## [Wybrany fragment]

##############################

Alior Bank

Najlepsze kwiaty doniczkowe cieniolubne

Jakie wybrać kwiaty doniczkowe do cienia?

 

Cień w mieszkaniu? To wcale nie problem. Nie musisz mieć południowego okna, żeby cieszyć się zielenią. Są rośliny, które wręcz wolą cień. Takie, które nie lubią mocnego słońca i chowają się przed światłem jak nocne stworzenia - właśnie wtedy są w swoim żywiole.

Niektóre z nich kwitną. Inne mają piękne liście, a jeszcze inne po prostu potrafią przetrwać tam, gdzie inne rośliny dawno by się poddały.

Masz ciemny korytarz albo pokój, gdzie słońce zagląda tylko na chwilkę rano? Spokojnie. Wcale nie musisz rezygnować z roślin. Są gatunki, które tam zamieszkają z radością. I będą rosły, jakby nigdy nic.

##############################

## [Fragment źródła]
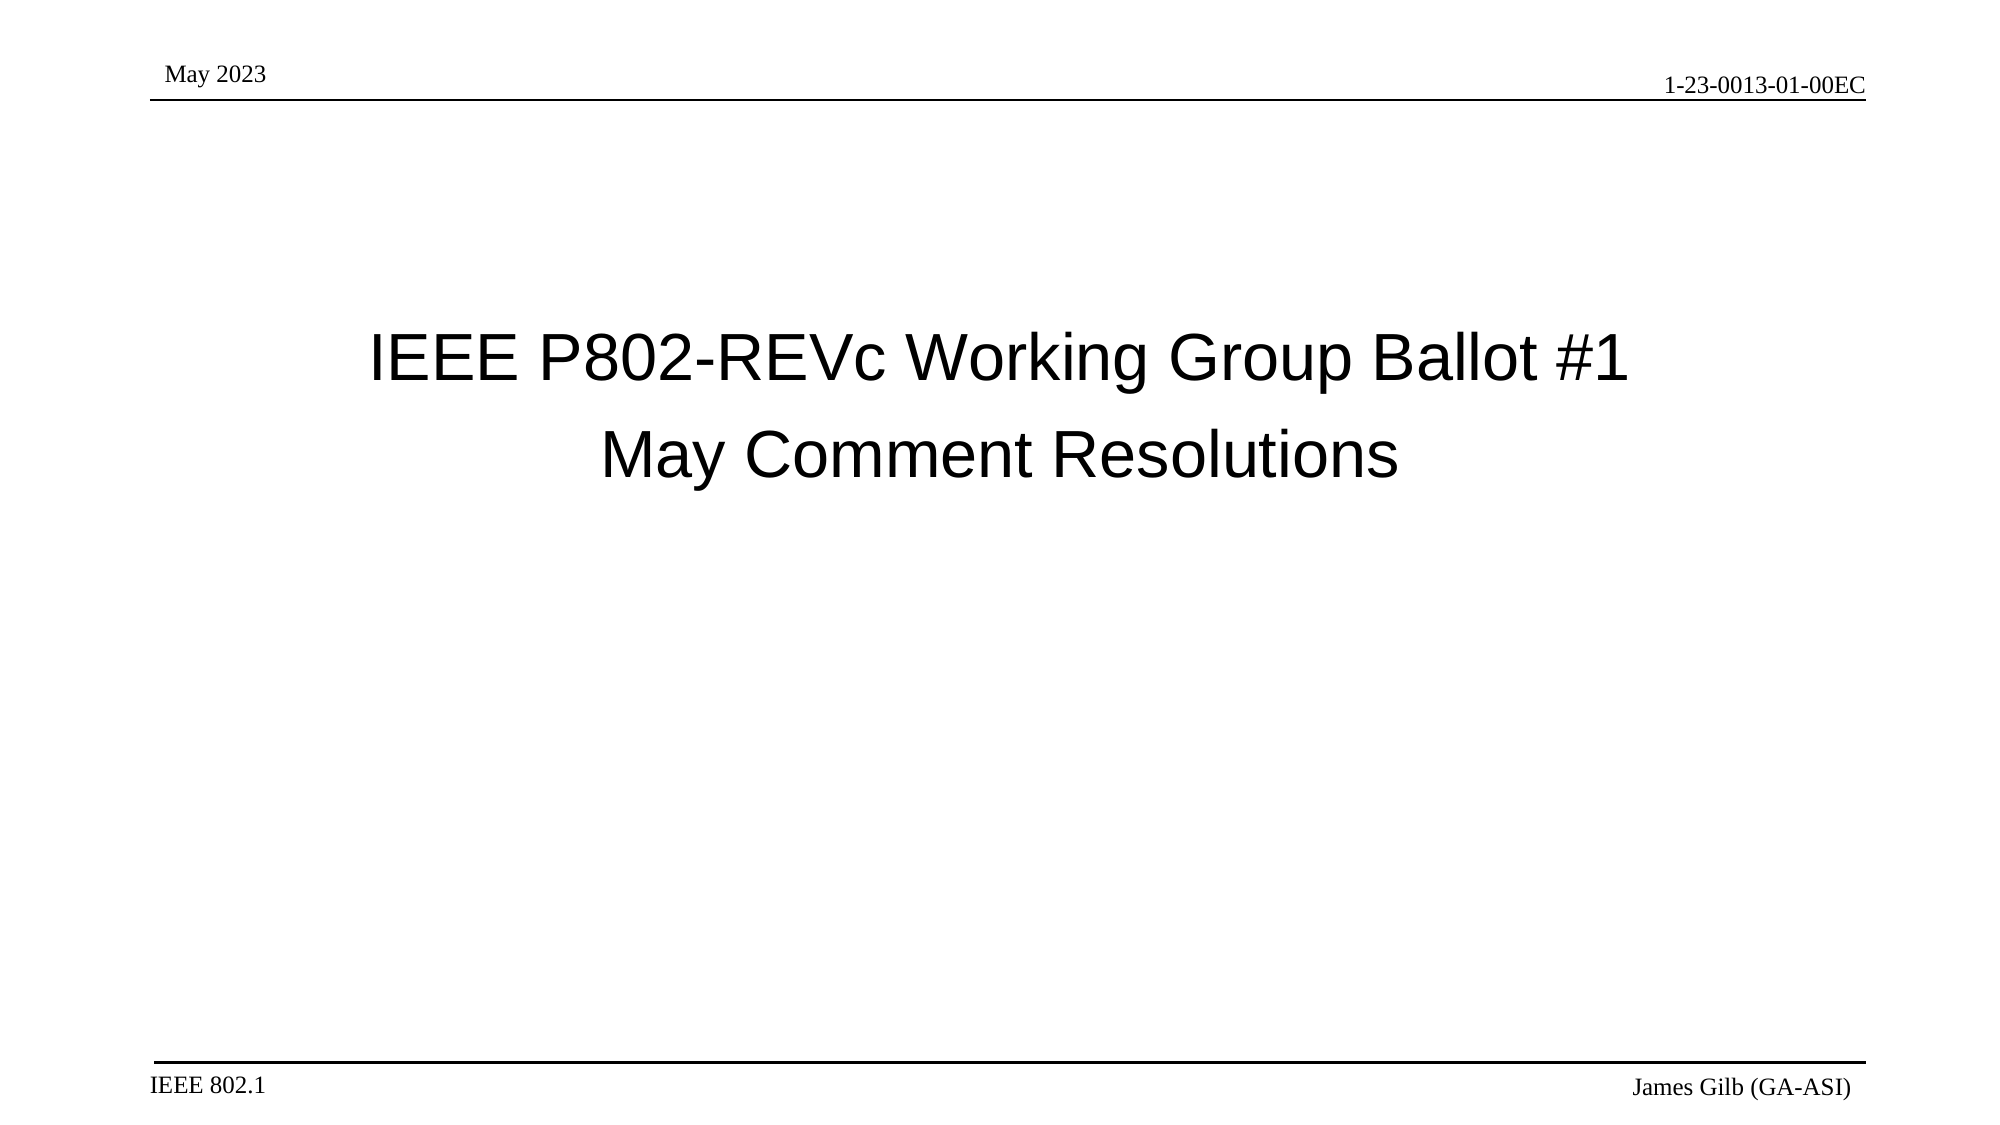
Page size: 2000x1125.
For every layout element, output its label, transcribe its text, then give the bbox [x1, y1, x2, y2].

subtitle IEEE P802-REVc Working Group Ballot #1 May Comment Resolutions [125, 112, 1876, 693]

##############################

## [Cel]
Przytocz w całości i bez żadnych zmian tekst o cieniolubnych kwiatach doniczkowych.

## [Odpowiedź do zadania]
Alior Bank

Najlepsze kwiaty doniczkowe cieniolubne

Jakie wybrać kwiaty doniczkowe do cienia?

 

Cień w mieszkaniu? To wcale nie problem. Nie musisz mieć południowego okna, żeby cieszyć się zielenią. Są rośliny, które wręcz wolą cień. Takie, które nie lubią mocnego słońca i chowają się przed światłem jak nocne stworzenia - właśnie wtedy są w swoim żywiole.

Niektóre z nich kwitną. Inne mają piękne liście, a jeszcze inne po prostu potrafią przetrwać tam, gdzie inne rośliny dawno by się poddały.

Masz ciemny korytarz albo pokój, gdzie słońce zagląda tylko na chwilkę rano? Spokojnie. Wcale nie musisz rezygnować z roślin. Są gatunki, które tam zamieszkają z radością. I będą rosły, jakby nigdy nic.